=== Aim of the exercise ===
Return the entries below verbatim. Pictures stay out.

Items from a dataset:
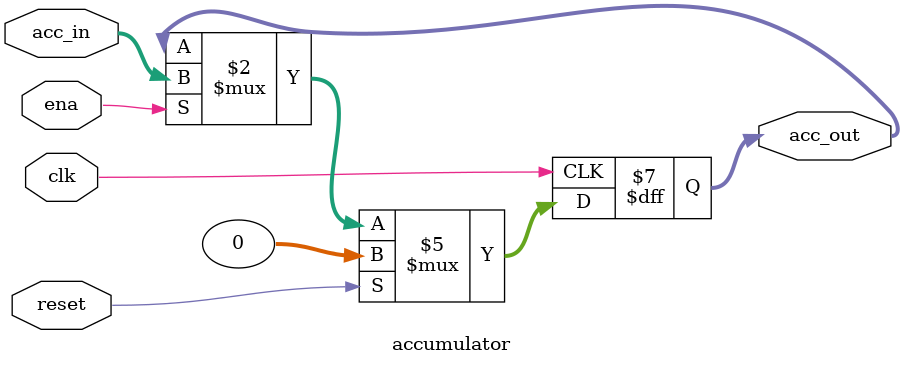
<source format=v>


module accumulator #(parameter width = 32) 
	(input    clk,
     	 input    ena,
         input    reset,
         input	  signed [width - 1 : 0] acc_in,
   	 output   reg signed [width - 1 : 0] acc_out
	) ;

   always @(posedge clk) begin
      if (reset)  acc_out <= 0 ;
      else if (ena) acc_out <= acc_in ;
   end

endmodule

</source>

=== Response ===
<source format=v>


module accumulator #(parameter width = 32) 
	(input    clk,
     	 input    ena,
         input    reset,
         input	  signed [width - 1 : 0] acc_in,
   	 output   reg signed [width - 1 : 0] acc_out
	) ;

   always @(posedge clk) begin
      if (reset)  acc_out <= 0 ;
      else if (ena) acc_out <= acc_in ;
   end

endmodule

</source>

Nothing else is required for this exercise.